Appendix G: Cassandra 5.0 Compression Chunk Formats
Overview
Section titled “Overview”Cassandra 5.0 uses a chunked compression approach for Data.db files. Data is split into fixed-size chunks (default 16 KiB / 16 384 bytes) and each chunk is independently compressed. The compression metadata is stored in CompressionInfo.db, while the actual compressed data is stored in Data.db.
Compression Architecture
Section titled “Compression Architecture”Two-File System:
-
CompressionInfo.db: Metadata file containing:
- Algorithm class name (e.g.,
LZ4Compressor,SnappyCompressor) - Option count and option key-value pairs
- Chunk length (uncompressed chunk size; default 16 384 bytes / 16 KiB)
- Max compressed length (present for SSTable format version ≥ “na” / Cassandra 3.0+)
- Total uncompressed data length
- Chunk count
- Array of chunk offsets pointing into
Data.db
- Algorithm class name (e.g.,
-
Data.db: Compressed data file containing:
- Concatenated compressed chunks (no length prefixes, no delimiters)
- Chunk boundaries defined by offsets in
CompressionInfo.db - Each chunk followed by a 4-byte CRC32 checksum (computed over the compressed bytes)
- Only LZ4 chunks carry an algorithm-specific 4-byte little-endian size prefix; Snappy, Deflate, and Zstd do not
Key Design Principle: CompressionInfo.db acts as an index into Data.db, allowing random access to compressed chunks without scanning the entire file.
Compression Metadata Format (CompressionInfo.db)
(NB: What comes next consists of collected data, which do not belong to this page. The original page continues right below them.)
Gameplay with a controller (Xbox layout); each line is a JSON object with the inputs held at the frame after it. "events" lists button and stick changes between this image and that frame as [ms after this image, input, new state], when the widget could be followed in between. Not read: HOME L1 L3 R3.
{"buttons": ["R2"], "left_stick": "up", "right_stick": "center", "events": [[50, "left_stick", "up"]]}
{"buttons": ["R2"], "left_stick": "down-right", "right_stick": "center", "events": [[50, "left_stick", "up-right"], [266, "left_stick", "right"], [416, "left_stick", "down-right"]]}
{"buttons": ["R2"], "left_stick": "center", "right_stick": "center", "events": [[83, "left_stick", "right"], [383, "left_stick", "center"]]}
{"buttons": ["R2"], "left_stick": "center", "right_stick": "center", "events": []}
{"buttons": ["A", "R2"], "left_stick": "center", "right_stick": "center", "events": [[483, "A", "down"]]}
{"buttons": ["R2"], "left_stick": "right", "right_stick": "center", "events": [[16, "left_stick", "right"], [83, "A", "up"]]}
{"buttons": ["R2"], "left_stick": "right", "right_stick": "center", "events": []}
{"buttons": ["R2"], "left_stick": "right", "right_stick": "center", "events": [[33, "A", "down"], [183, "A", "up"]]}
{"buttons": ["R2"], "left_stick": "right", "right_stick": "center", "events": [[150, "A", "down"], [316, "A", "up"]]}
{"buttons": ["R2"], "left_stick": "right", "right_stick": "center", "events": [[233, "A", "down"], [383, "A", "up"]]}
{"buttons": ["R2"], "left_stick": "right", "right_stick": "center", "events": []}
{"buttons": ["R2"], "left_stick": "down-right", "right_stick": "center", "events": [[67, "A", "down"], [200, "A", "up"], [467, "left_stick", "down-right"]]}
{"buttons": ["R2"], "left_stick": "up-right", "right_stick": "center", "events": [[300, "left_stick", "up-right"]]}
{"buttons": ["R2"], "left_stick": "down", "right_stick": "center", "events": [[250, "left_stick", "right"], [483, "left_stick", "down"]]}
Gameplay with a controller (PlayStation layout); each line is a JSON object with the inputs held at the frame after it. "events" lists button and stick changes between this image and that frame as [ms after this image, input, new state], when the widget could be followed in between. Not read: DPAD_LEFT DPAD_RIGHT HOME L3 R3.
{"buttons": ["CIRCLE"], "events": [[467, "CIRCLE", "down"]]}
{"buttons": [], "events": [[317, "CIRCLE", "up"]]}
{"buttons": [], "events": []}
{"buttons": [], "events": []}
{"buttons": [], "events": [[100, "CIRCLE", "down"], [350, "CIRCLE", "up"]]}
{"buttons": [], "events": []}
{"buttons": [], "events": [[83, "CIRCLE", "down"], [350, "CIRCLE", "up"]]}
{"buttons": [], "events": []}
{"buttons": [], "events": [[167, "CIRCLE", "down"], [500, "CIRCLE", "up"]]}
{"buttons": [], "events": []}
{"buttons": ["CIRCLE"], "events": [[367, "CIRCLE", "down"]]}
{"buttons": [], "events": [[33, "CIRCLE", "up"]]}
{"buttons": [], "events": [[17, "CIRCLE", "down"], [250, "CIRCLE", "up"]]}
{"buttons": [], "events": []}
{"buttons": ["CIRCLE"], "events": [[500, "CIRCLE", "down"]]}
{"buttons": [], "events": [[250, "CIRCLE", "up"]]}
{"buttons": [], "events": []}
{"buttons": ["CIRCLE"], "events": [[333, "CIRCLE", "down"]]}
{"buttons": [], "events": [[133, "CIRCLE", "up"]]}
Section titled “Compression Metadata Format (CompressionInfo.db)”Binary Layout
Section titled “Binary Layout”CompressionInfo.db contains metadata about the compressed Data.db file. The format is:
[Algorithm Name: UTF-8 string via writeUTF() — 2-byte BE length + bytes][Option Count: 4 bytes BE — number of key-value pairs][Option Key[i]: UTF-8 string via writeUTF()] (repeated option_count times)[Option Value[i]: UTF-8 string via writeUTF()] (repeated option_count times)[Chunk Length: 4 bytes BE — uncompressed chunk size, default 16384][Max Compressed Length: 4 bytes BE — only present for format version >= "na" (Cassandra 3.0+)][Data Length: 8 bytes BE — total uncompressed file size][Chunk Count: 4 bytes BE][Chunk Offsets: 8 bytes BE * count — byte offsets into Data.db]Per-chunk CRC32 checksums are stored in Data.db immediately after each compressed chunk, not in CompressionInfo.db.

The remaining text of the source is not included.